● WHAT YOU WILL DO:
Everything in the records should be repeated exactly, down to the last character.
(DATA RECORDS)
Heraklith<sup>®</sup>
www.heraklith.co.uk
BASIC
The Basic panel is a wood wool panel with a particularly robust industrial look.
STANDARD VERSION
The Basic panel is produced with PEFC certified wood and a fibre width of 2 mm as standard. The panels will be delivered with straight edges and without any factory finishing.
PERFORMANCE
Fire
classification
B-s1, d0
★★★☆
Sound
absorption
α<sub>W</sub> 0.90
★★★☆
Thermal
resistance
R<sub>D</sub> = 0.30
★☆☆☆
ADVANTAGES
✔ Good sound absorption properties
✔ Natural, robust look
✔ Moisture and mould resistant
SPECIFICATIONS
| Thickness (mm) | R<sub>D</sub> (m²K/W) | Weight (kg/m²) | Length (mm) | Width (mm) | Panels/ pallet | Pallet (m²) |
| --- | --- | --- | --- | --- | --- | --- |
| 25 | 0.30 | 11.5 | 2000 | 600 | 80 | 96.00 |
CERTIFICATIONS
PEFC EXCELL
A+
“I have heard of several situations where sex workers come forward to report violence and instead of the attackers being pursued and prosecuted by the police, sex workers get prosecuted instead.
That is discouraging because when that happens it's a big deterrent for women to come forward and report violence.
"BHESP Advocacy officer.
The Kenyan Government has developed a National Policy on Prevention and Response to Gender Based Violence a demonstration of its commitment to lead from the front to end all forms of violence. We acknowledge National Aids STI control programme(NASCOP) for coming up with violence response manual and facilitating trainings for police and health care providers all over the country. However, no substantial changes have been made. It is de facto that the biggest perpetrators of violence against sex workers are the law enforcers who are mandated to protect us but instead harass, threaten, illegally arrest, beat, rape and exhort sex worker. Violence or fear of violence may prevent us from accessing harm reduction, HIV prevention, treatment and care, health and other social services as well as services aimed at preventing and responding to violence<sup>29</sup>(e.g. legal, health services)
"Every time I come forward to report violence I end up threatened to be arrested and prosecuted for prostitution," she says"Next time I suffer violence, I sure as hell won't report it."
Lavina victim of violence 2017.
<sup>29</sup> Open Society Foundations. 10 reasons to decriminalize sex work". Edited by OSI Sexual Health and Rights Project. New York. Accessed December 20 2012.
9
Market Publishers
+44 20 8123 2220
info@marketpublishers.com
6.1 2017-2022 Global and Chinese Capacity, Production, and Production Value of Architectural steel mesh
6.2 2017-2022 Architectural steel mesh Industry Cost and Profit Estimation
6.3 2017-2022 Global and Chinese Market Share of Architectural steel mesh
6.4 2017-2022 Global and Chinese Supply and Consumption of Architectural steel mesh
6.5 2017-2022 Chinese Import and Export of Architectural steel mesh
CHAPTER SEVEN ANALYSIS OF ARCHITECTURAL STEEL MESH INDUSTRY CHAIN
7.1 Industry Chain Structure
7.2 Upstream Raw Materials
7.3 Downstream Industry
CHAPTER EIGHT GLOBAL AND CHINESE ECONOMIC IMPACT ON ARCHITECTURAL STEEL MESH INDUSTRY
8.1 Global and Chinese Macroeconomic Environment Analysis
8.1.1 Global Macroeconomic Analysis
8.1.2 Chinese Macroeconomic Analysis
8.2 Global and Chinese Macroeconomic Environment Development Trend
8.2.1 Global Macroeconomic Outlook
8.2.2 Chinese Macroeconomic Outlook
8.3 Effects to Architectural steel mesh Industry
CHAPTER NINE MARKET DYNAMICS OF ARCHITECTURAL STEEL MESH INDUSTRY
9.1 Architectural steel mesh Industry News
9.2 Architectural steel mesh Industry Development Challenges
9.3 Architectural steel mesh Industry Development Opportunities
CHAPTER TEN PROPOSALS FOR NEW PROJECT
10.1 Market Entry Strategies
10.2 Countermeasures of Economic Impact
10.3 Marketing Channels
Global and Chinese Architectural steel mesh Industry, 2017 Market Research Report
(End DATA RECORDS)
● OUTPUT FOR THIS TASK:
Heraklith<sup>®</sup>
www.heraklith.co.uk
BASIC
The Basic panel is a wood wool panel with a particularly robust industrial look.
STANDARD VERSION
The Basic panel is produced with PEFC certified wood and a fibre width of 2 mm as standard. The panels will be delivered with straight edges and without any factory finishing.
PERFORMANCE
Fire
classification
B-s1, d0
★★★☆
Sound
absorption
α<sub>W</sub> 0.90
★★★☆
Thermal
resistance
R<sub>D</sub> = 0.30
★☆☆☆
ADVANTAGES
✔ Good sound absorption properties
✔ Natural, robust look
✔ Moisture and mould resistant
SPECIFICATIONS
| Thickness (mm) | R<sub>D</sub> (m²K/W) | Weight (kg/m²) | Length (mm) | Width (mm) | Panels/ pallet | Pallet (m²) |
| --- | --- | --- | --- | --- | --- | --- |
| 25 | 0.30 | 11.5 | 2000 | 600 | 80 | 96.00 |
CERTIFICATIONS
PEFC EXCELL
A+
“I have heard of several situations where sex workers come forward to report violence and instead of the attackers being pursued and prosecuted by the police, sex workers get prosecuted instead.
That is discouraging because when that happens it's a big deterrent for women to come forward and report violence.
"BHESP Advocacy officer.
The Kenyan Government has developed a National Policy on Prevention and Response to Gender Based Violence a demonstration of its commitment to lead from the front to end all forms of violence. We acknowledge National Aids STI control programme(NASCOP) for coming up with violence response manual and facilitating trainings for police and health care providers all over the country. However, no substantial changes have been made. It is de facto that the biggest perpetrators of violence against sex workers are the law enforcers who are mandated to protect us but instead harass, threaten, illegally arrest, beat, rape and exhort sex worker. Violence or fear of violence may prevent us from accessing harm reduction, HIV prevention, treatment and care, health and other social services as well as services aimed at preventing and responding to violence<sup>29</sup>(e.g. legal, health services)
"Every time I come forward to report violence I end up threatened to be arrested and prosecuted for prostitution," she says"Next time I suffer violence, I sure as hell won't report it."
Lavina victim of violence 2017.
<sup>29</sup> Open Society Foundations. 10 reasons to decriminalize sex work". Edited by OSI Sexual Health and Rights Project. New York. Accessed December 20 2012.
9
Market Publishers
+44 20 8123 2220
info@marketpublishers.com
6.1 2017-2022 Global and Chinese Capacity, Production, and Production Value of Architectural steel mesh
6.2 2017-2022 Architectural steel mesh Industry Cost and Profit Estimation
6.3 2017-2022 Global and Chinese Market Share of Architectural steel mesh
6.4 2017-2022 Global and Chinese Supply and Consumption of Architectural steel mesh
6.5 2017-2022 Chinese Import and Export of Architectural steel mesh
CHAPTER SEVEN ANALYSIS OF ARCHITECTURAL STEEL MESH INDUSTRY CHAIN
7.1 Industry Chain Structure
7.2 Upstream Raw Materials
7.3 Downstream Industry
CHAPTER EIGHT GLOBAL AND CHINESE ECONOMIC IMPACT ON ARCHITECTURAL STEEL MESH INDUSTRY
8.1 Global and Chinese Macroeconomic Environment Analysis
8.1.1 Global Macroeconomic Analysis
8.1.2 Chinese Macroeconomic Analysis
8.2 Global and Chinese Macroeconomic Environment Development Trend
8.2.1 Global Macroeconomic Outlook
8.2.2 Chinese Macroeconomic Outlook
8.3 Effects to Architectural steel mesh Industry
CHAPTER NINE MARKET DYNAMICS OF ARCHITECTURAL STEEL MESH INDUSTRY
9.1 Architectural steel mesh Industry News
9.2 Architectural steel mesh Industry Development Challenges
9.3 Architectural steel mesh Industry Development Opportunities
CHAPTER TEN PROPOSALS FOR NEW PROJECT
10.1 Market Entry Strategies
10.2 Countermeasures of Economic Impact
10.3 Marketing Channels
Global and Chinese Architectural steel mesh Industry, 2017 Market Research Report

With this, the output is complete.